**Task instructions**
Number of lines below with the word "provided": give it and nothing more.

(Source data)
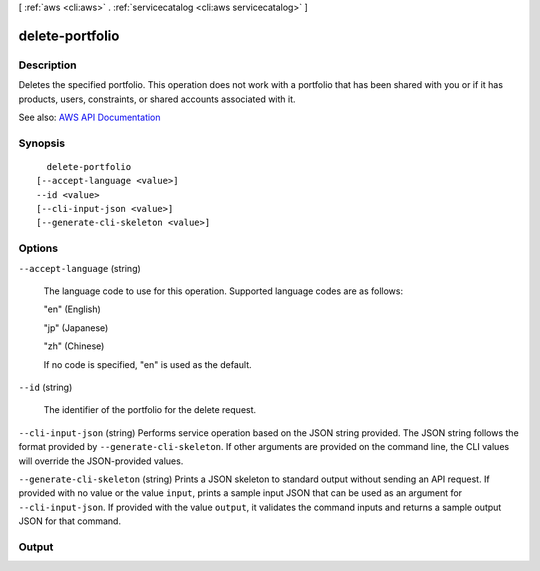 [ :ref:`aws <cli:aws>` . :ref:`servicecatalog <cli:aws servicecatalog>` ]

.. _cli:aws servicecatalog delete-portfolio:


****************
delete-portfolio
****************



===========
Description
===========



Deletes the specified portfolio. This operation does not work with a portfolio that has been shared with you or if it has products, users, constraints, or shared accounts associated with it.



See also: `AWS API Documentation <https://docs.aws.amazon.com/goto/WebAPI/servicecatalog-2015-12-10/DeletePortfolio>`_


========
Synopsis
========

::

    delete-portfolio
  [--accept-language <value>]
  --id <value>
  [--cli-input-json <value>]
  [--generate-cli-skeleton <value>]




=======
Options
=======

``--accept-language`` (string)


  The language code to use for this operation. Supported language codes are as follows:

   

  "en" (English)

   

  "jp" (Japanese)

   

  "zh" (Chinese)

   

  If no code is specified, "en" is used as the default.

  

``--id`` (string)


  The identifier of the portfolio for the delete request.

  

``--cli-input-json`` (string)
Performs service operation based on the JSON string provided. The JSON string follows the format provided by ``--generate-cli-skeleton``. If other arguments are provided on the command line, the CLI values will override the JSON-provided values.

``--generate-cli-skeleton`` (string)
Prints a JSON skeleton to standard output without sending an API request. If provided with no value or the value ``input``, prints a sample input JSON that can be used as an argument for ``--cli-input-json``. If provided with the value ``output``, it validates the command inputs and returns a sample output JSON for that command.



======
Output
======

**Written solution**
2